Yllka didn’t understand why I wanted to move out, especially not to the townhouse apartments the developers called a village, which everybody knew was code for “the projects.” She forbade it entirely, even stood at the bottom of the steps refusing to budge on the day that Deena’s husband came with his pickup to help move our stuff. She cried and tried to get Mamie to talk some sense into me, but Mamie just threw up her arms and said, “Do you think she’s ever listened to anything I’ve said?” I’m sure she also said something like I hope someday you have a daughter just like you, and I probably rolled my eyes about it, that oldest of curses that, it turns out, is also the only one you need to be afraid of.
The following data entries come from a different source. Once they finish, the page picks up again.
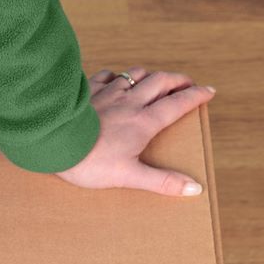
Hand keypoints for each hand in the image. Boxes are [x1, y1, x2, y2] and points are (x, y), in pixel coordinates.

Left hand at [56, 67, 215, 196]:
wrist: (54, 143)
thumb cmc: (90, 163)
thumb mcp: (129, 176)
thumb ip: (161, 181)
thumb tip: (194, 188)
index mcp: (143, 122)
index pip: (177, 104)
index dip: (196, 96)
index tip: (209, 92)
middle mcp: (129, 102)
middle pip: (161, 82)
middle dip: (178, 80)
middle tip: (188, 83)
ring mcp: (107, 94)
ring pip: (135, 75)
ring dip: (149, 75)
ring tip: (155, 80)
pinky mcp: (86, 92)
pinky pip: (106, 76)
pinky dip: (116, 75)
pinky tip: (115, 80)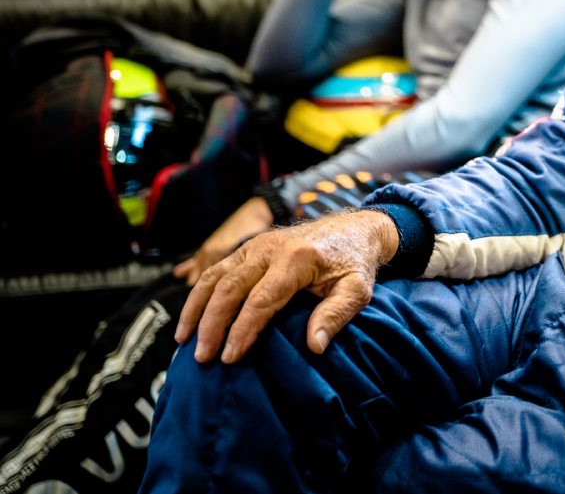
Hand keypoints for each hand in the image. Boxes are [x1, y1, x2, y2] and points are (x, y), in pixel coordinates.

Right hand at [174, 209, 398, 364]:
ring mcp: (256, 245)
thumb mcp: (357, 289)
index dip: (242, 330)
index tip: (229, 358)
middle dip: (212, 324)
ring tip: (185, 341)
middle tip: (203, 357)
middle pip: (230, 288)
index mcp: (297, 259)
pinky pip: (217, 270)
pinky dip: (200, 295)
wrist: (354, 229)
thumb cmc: (355, 263)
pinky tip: (192, 319)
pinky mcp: (249, 247)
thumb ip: (336, 314)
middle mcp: (270, 248)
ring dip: (196, 309)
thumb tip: (314, 346)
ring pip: (215, 276)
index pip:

Yllka was right: the apartment in their building was nicer, quieter, and free for as long as I needed it to be. Yllka and Gjonni offered that to me, but I paid them the last month’s rent by returning the crib and the changing table Bashkim had bought before he left. I could change you on a towel on the floor, and you could sleep with me until I saved up enough for something from a tag sale or a classified ad.
I never did get another crib, by the way. We shared a bed until you refused, and then you moved straight to the twin mattress you sleep on still, in the triple-decker we moved into when I no longer had to look to others to subsidize the place we call home.